• **What you need to do**:
This exercise calls for retyping every line below exactly, with the images omitted.

• **Material for this task**:
··········
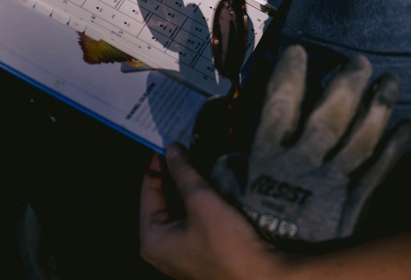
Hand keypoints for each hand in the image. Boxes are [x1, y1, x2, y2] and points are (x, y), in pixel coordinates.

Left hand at [139, 146, 281, 279]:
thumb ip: (183, 172)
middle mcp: (161, 250)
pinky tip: (211, 187)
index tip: (169, 142)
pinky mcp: (200, 256)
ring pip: (179, 212)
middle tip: (186, 149)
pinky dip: (198, 205)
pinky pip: (192, 224)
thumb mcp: (202, 200)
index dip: (158, 164)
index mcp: (152, 239)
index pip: (148, 191)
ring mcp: (181, 256)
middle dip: (174, 175)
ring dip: (188, 189)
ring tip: (200, 162)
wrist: (262, 277)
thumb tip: (172, 149)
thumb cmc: (226, 244)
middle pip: (162, 202)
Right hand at [209, 45, 410, 244]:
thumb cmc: (247, 239)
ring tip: (392, 81)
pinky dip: (395, 150)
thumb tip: (224, 156)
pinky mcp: (352, 208)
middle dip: (346, 85)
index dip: (289, 75)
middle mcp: (301, 166)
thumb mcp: (223, 206)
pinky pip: (378, 174)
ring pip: (360, 140)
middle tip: (359, 60)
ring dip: (378, 109)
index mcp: (267, 160)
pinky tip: (407, 127)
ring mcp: (331, 186)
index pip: (278, 106)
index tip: (298, 50)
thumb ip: (224, 176)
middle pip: (329, 117)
··········
• **Response box**:
Hand keypoints for each hand in the image. Boxes are [x1, y1, x2, y2] and points are (x, y), in pixel coordinates.

Left hand at [139, 146, 281, 279]:
thumb ip: (183, 172)
middle mcp: (161, 250)
pinky tip: (211, 187)
index tip: (169, 142)
pinky mcp: (200, 256)
ring pip: (179, 212)
middle tip: (186, 149)
pinky dip: (198, 205)
pinky pip: (192, 224)
thumb mcp: (202, 200)
index dip: (158, 164)
index mcp: (152, 239)
index pip: (148, 191)
ring mcp: (181, 256)
middle dip: (174, 175)
ring dip: (188, 189)
ring tip: (200, 162)
wrist: (262, 277)
thumb tip: (172, 149)
thumb cmc: (226, 244)
middle pip: (162, 202)
Right hand at [209, 45, 410, 244]:
thumb cmc: (247, 239)
ring tip: (392, 81)
pinky dip: (395, 150)
thumb tip: (224, 156)
pinky mcp: (352, 208)
middle dip: (346, 85)
index dip: (289, 75)
middle mcp: (301, 166)
thumb mcp: (223, 206)
pinky pip: (378, 174)
ring pip: (360, 140)
middle tip: (359, 60)
ring dip: (378, 109)
index mcp: (267, 160)
pinky tip: (407, 127)
ring mcp: (331, 186)
index pip: (278, 106)
index tip: (298, 50)
thumb ip: (224, 176)
middle pip: (329, 117)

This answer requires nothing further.